One of my favorite people from my grad school days sent me a heads-up about the T.H. Benton piece in the Chronicle about diversity. It's an annoying piece, encapsulating much of the whininess that sends us more thoughtful white guys away from the topic altogether. (Bitch, Ph.D. Asked a while back why there isn't more thoughtful male-authored sex writing. While my style doesn't really lend itself -- “boinking ensued” doesn't quite cut it – I'd venture a guess that the reason is similar. The dominant discourses – conservatism and porn, respectively – are so entrenched that it's hard not to either replicate them or spend all your time differentiating yourself from them, which just comes off as narcissistic and, well, whiny.)

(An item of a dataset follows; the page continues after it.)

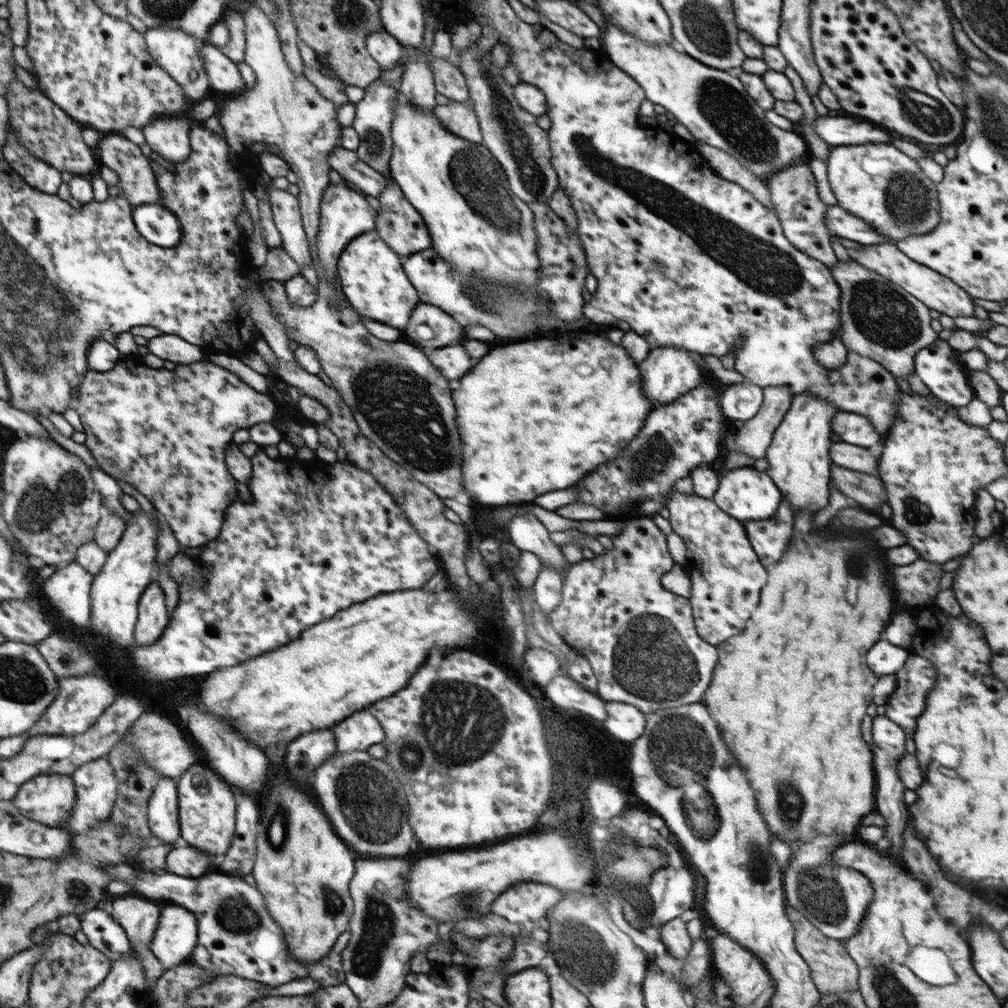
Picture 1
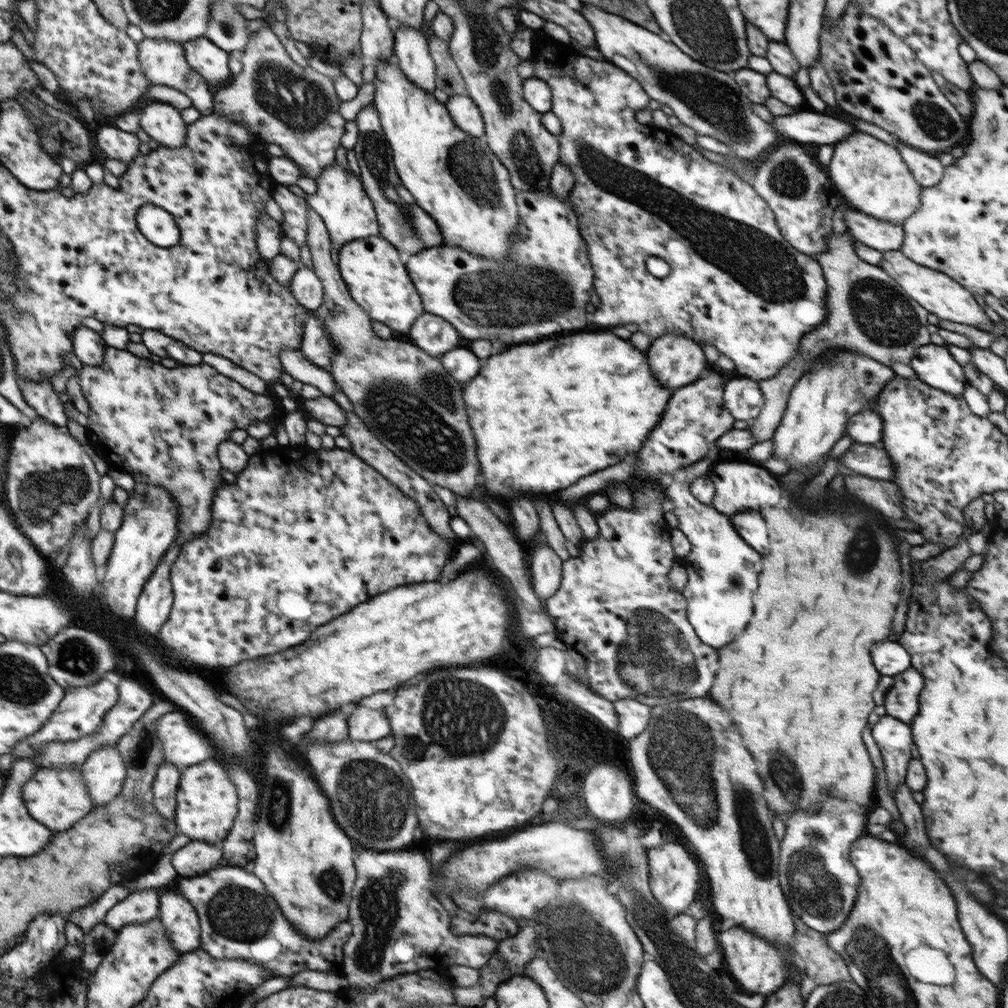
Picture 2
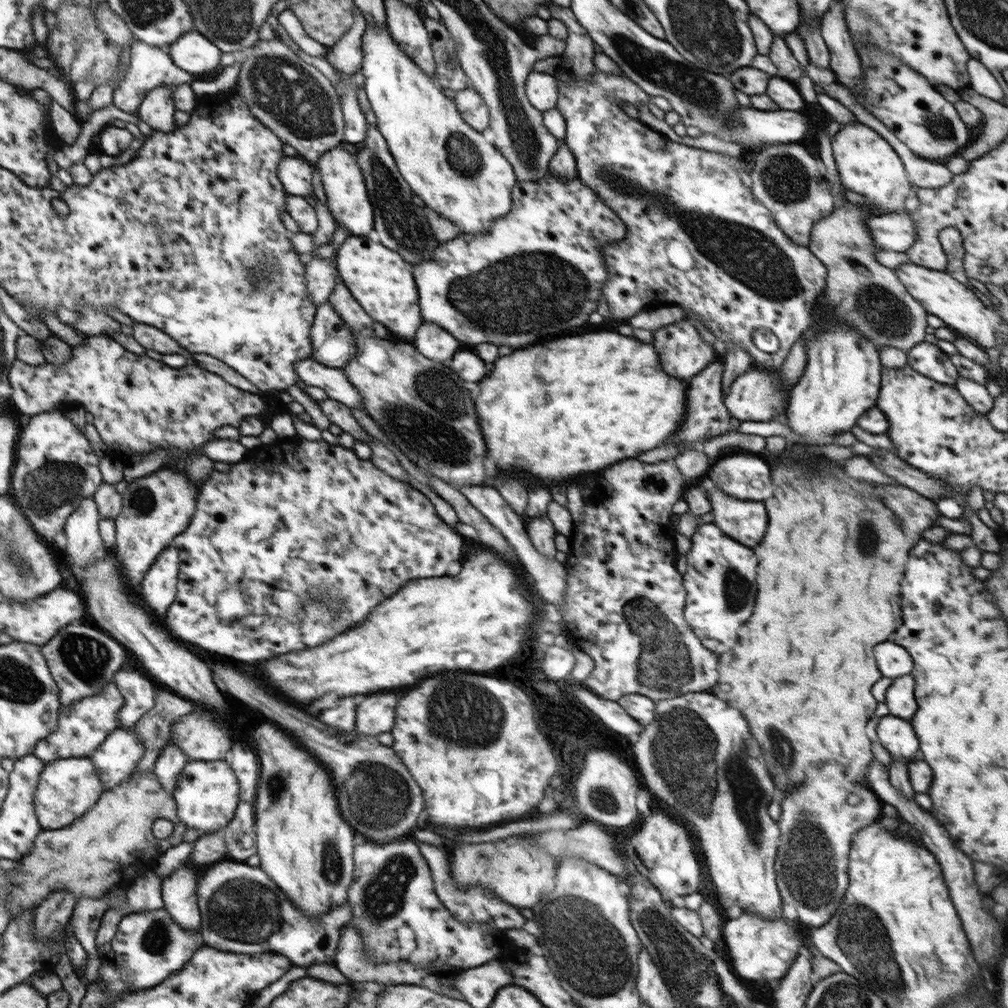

I did a piece on diversity back when I was a wet-behind-the-ears blogger, which at least wasn't as whiny as Benton's. I wouldn't write it that way now, but there it is.
Benton makes some valid points: yes, the costs of diversity initiatives are often borne by people other than those pushing for them. Yes, some very privileged sorts use 'race, class, and gender' to avoid actual thought, and yes, sometimes the theoretical moves are stale and predictable. It's even true that race is not a simple proxy for class, and that chambers of commerce issue routine calls for greater diversity in the business community. (Although I've never, not once, heard one “talking about changing the paradigm of white hegemonic domination.” Has Benton ever been to a chamber of commerce meeting? I've been to lots, and they don't talk that way. They talk about 'inclusion,' and 'changing demographics,' and 'reflecting the community.' 'Hegemonic domination,' not so much.)
I'll take it farther. I'm a little creeped out by the concept of a “diversity officer,” and I have been on job interviews on which I've been asked about my “commitment to diversity.” The former strikes me as self-evident refutation of diversity as oppositional, and the latter as a loyalty oath. Not a big fan of loyalty oaths, even if I'm already loyal. My loyalty is by choice, thank you very much.
All of that said, I'd hate to see us lose sight of the real benefits of diversity.
Proprietary U, for all of its flaws, achieved a real diversity in its faculty and administration almost entirely without even trying. In my deaning days there, I don't think there were any two managers there of the same religion. The faculty was tremendously diverse (except for an unusually high concentration of Unitarians, for whatever reason), whether you looked at race, gender, age, politics, style of dress, teaching philosophy, or just personality.
Looking back, I think the critical variable there was turnover. The place did a great deal of hiring in the late 1990's, so the new hires tended to reflect the folks on the market at that time. People also left or got fired fairly frequently. The net result of all that turnover was that no one group was able to entrench itself for very long. Since you couldn't take for granted that everybody shared the same cultural background, work conversations, more often than not, were actually about work.
I suspect that one of the reasons that hiring for diversity in traditional higher ed is as contentious as it is is that the turnover rate is so low. When there isn't much hiring generally, every hire 'earmarked' for a diversity line is a line lost to someone else. Worse, when new hires happen once a decade or more in a given department, it's nearly impossible for the newbies to effect meaningful change in the departments. That's a real loss. When a newbie is appended to a department that has been together for decades, most commonly one of two things happens: either the newbie doesn't 'fit' and gets flak for it, or the newbie learns to keep her head down. Neither is good.
In my stint guest-blogging for Bitch a while back, I did a post called “Spot the Glass Ceiling” in which I simply listed my work hours for the previous two weeks. A disturbing number of commenters missed the point completely, and some actually took me to task for using words in unusual ways. (Heaven forbid we should try to say something new!) The point was to show that something ostensibly neutral – work hours – can reflect expectations about the life situation of the employee. A single parent could not do this job. This job is not unique that way. Therefore, over time, we should expect this job and jobs like it to be filled be certain kinds of people and not others. It will look like self-selection, and there will be some truth in that. But the self-selection will reflect jobs constructed on the assumption that the worker has a wife to watch the kids.
A really productive approach to diversity, I'd hope, would take as a starting point the idea that we shouldn't just find different-colored pegs for pre-existing holes; we should re-shape the holes. Jobs are becoming more time- and effort- consuming. The theory, back in the day, was that they'd have to become less so as more women entered the workforce. Jobs used to be built on the 'primary breadwinner' model. Now they're built on the 'isolated monad' model. There's a sense in which this is progress, but there's a very real sense in which it's madness. If diversified hiring pushes us to reshape jobs to fit actual human beings, that would be a contribution worth any amount of annoying literary criticism.
Diversity is best when it happens without a diversity officer making it happen. That requires both a consistent stream of opportunities, and jobs shaped around the realities of how people actually live. Most of higher ed now features neither. I suspect that if we take care of those, over time, we'll be able to have some much less whiny conversations about the problems that remain.